There is something to be said for putting a positive spin on life and living. I’ve always appreciated when someone is more than capable of doing that. This is why, though I’m not one who picks up non-fiction very often when it comes to current events or lives, I was well-pleased to click through the pages of this delightful rendering of the ups and downs in another fellow sufferer’s life. With wit, sass, and a smidge of the eccentric, the reader is brought along for the dreaded season of summer, life in an apartment building, and city dwelling.
I say ‘fellow sufferer’ because the main title and even some of the subtitle might be my own story. I also confess that I was already a fan of the author’s writing already. I was all kinds of curious to see her pull together a series of postings friends, followers, and fans were privy to recently into a cohesive piece.
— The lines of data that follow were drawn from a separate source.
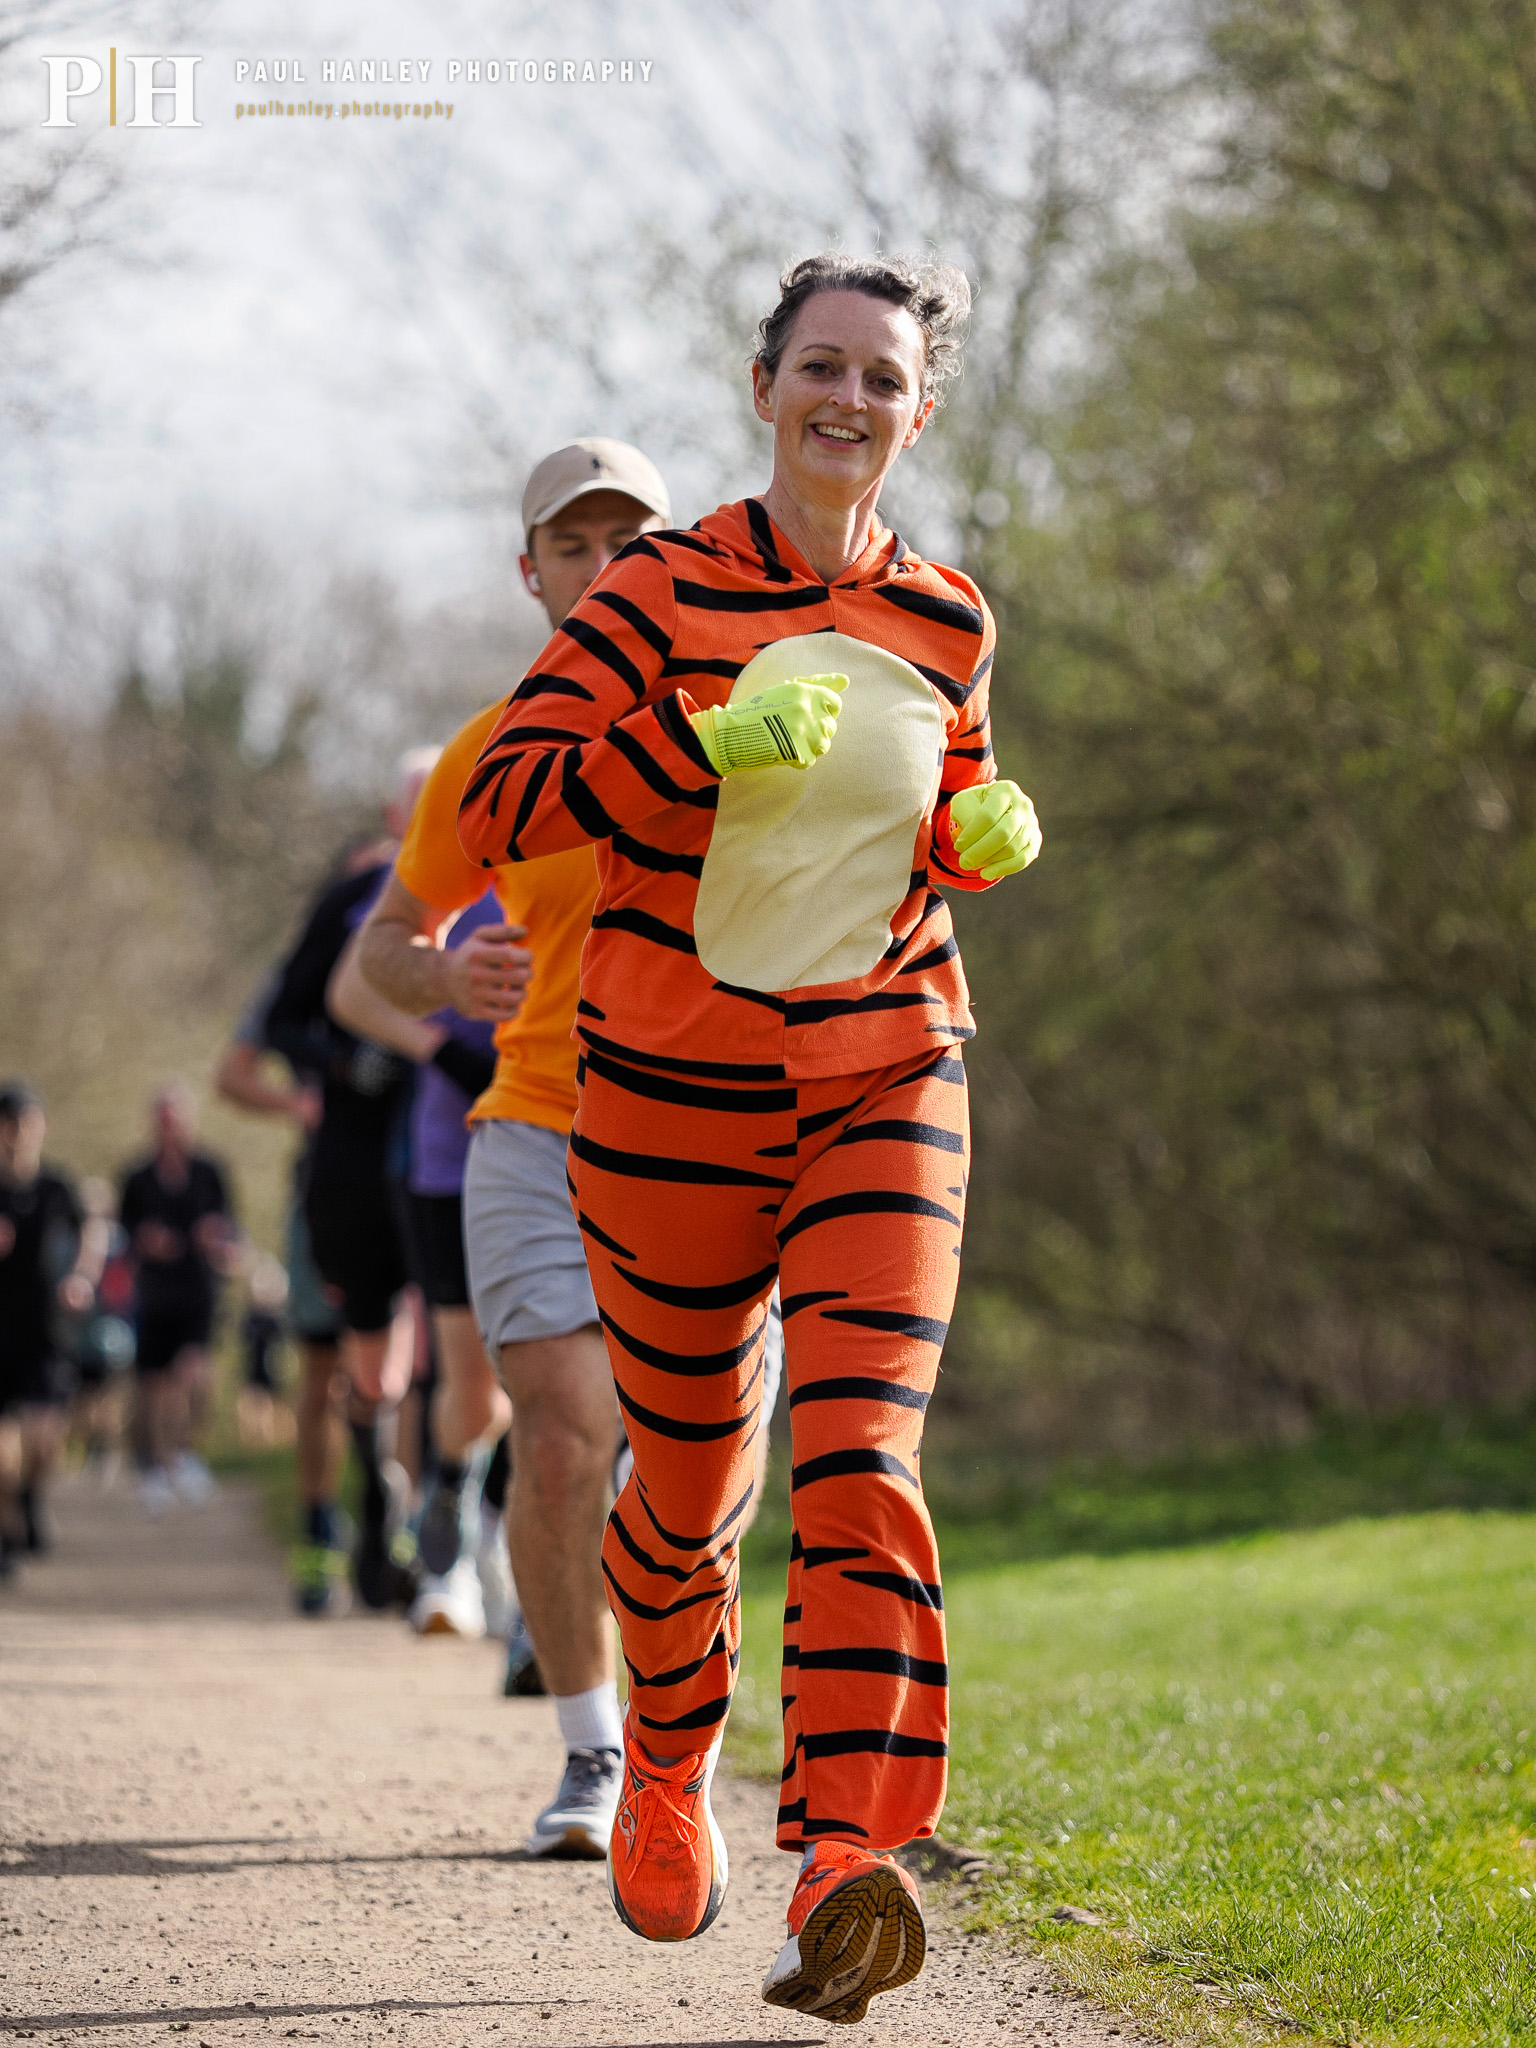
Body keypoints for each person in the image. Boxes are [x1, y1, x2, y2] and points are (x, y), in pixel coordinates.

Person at [456, 256, 1042, 2024]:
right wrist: (688, 743)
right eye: (819, 367)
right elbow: (509, 799)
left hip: (887, 1071)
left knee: (863, 1455)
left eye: (881, 375)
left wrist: (972, 834)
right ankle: (660, 1763)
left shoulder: (950, 617)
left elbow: (915, 821)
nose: (847, 399)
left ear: (916, 409)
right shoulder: (651, 589)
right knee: (694, 1485)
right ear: (765, 383)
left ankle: (846, 1858)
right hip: (666, 1095)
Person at [338, 441, 682, 1856]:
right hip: (535, 1124)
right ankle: (593, 1757)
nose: (604, 568)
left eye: (629, 542)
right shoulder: (492, 750)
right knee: (555, 1443)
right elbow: (387, 945)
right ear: (530, 570)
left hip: (711, 1136)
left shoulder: (745, 711)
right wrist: (441, 980)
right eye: (575, 544)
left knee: (680, 1474)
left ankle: (682, 1740)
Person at [264, 771, 438, 1610]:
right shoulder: (350, 902)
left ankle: (433, 1537)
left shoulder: (493, 892)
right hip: (349, 1169)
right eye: (421, 799)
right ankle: (371, 1498)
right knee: (363, 1365)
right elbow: (278, 1021)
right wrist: (340, 1061)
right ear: (394, 814)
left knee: (448, 1352)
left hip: (447, 1155)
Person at [118, 1085, 236, 1514]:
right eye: (164, 1121)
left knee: (195, 1377)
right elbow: (123, 1234)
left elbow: (228, 1228)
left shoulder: (210, 1172)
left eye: (176, 1120)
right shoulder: (135, 1177)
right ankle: (157, 1465)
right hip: (153, 1294)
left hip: (198, 1291)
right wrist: (145, 1241)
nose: (170, 1129)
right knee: (155, 1386)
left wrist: (219, 1243)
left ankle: (182, 1453)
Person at [0, 1082, 99, 1568]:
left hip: (45, 1331)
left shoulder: (57, 1187)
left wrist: (81, 1276)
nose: (18, 1134)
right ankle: (5, 1529)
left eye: (27, 1123)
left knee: (43, 1442)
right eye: (10, 1124)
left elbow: (91, 1233)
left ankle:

The tone and style of the work is in the way of drawing the reader in like a conversation or journal piece. Snippets of life following a few recognizable themes that make the reader sympathize and laugh in turn. I connected well to the ‘storytelling’ and the language style that delights in employing a classical and unique word choice and form.
I was well aware the author was discussing true and serious issues that can befall one, but it was done in such a way that could amuse and draw a sympathetic ear. I cheered her on as she sent rude people away who would interrupt a reader choosing to enjoy a coffee in a cafe, I rallied to her cause as she got the better of a negligent mail carrier, and I snorted my way through the dynamics of apartment living between loud neighbors and chary maintenance staff.
It was a delightful and refreshing experience for me, the fiction reader, to get lost in the world of someone else’s reality that also happened to strike a chord on several levels. I invite others to share in the whimsy of this poor sufferer’s tales.